July 30, 2009 1:57:00 PM
Donald Jackson, the attorney for the family of Mississippi State men''s basketball signee Renardo Sidney, said the recent comments by former University of Southern California coach Tim Floyd can only help his client''s case.
Floyd said earlier this week it was USC''s decision, one he was "disappointed" in, to end the recruitment of Sidney and not the Sidney family as reported May 4 by the Los Angeles Times. Floyd also said USC never independently looked into concerns about Sidney''s amateur status before it ended its recruitment, which also disputed the story that appeared in the L.A. Times.
MSU is attempting to settle the concerns about Sidney''s amateur status so he will be able to play for the Bulldogs this fall.
Jackson agreed with Floyd''s comments and said they are significant.
"That L.A. Times article was entirely incorrect from the outset," Jackson said. "That article said USC stopped recruiting Renardo because they found or were concerned about violations. The truth was they never investigated violations, and if there were concerns, they wouldn''t have investigated it.

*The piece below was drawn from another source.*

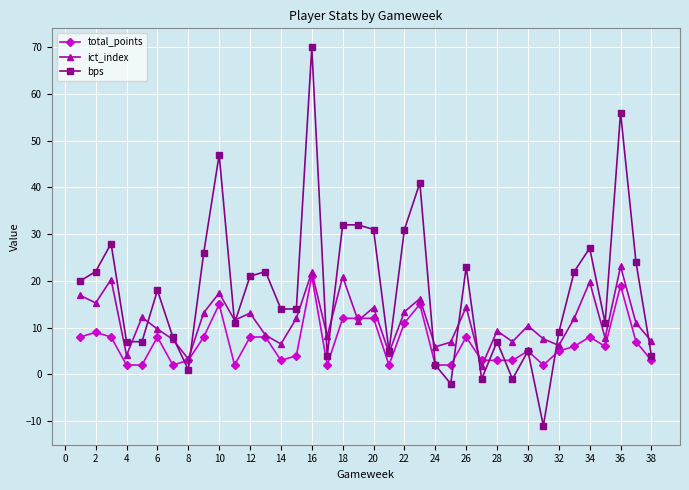

What is the maximum value for total_points?

21.0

"It really got down to the fact they were concerned about retaliation from the NCAA in this on-going investigation with O.J. Mayo and Reggie Bush than they were anything involving Renardo Sidney. There was no indication of any investigation or any violation."
Jackson believes USC based its judgment on Sidney on the one article published by the L.A. Times.
Jackson said Floyd''s comments help confirm the Sidneys'' side of the story, and he hopes more truth will come out.
"More and more information is coming out about the history of this case, the family, and things that occurred in Los Angeles, and none of it is pointing to a violation of any kind," Jackson said. "I''ve said from the beginning that it''s unfortunate this family has gotten caught up in the middle of those two cases and they are suffering as a result of it."
The NCAA Eligibility Center forwarded another document request to the Sidney family Wednesday. Among the items requested were multiple years of tax returns for Sidney''s grandparents.
Jackson said this request "represents an illegal intrusion into the privacy rights of an individual over whom the NCAA has no legal authority."
In the e-mail, Alex Hammond of the NCAA said Sidney wouldn''t be cleared unless his parents and grandparents provided tax returns to the NCAA, travel records from more than four years ago, and bank statements for the family.
Jackson is concerned two generations of the Sidney family have to prove to the NCAA that they have the financial capability to support themselves.
NCAA investigators interview members of the Sidney family Wednesday morning, but Jackson was excluded due to his refusal to sign a confidentiality statement.
Jackson said the issue of confidentiality is being addressed in Florida litigation, and he has refused to execute confidentiality agreements in NCAA cases for almost a decade.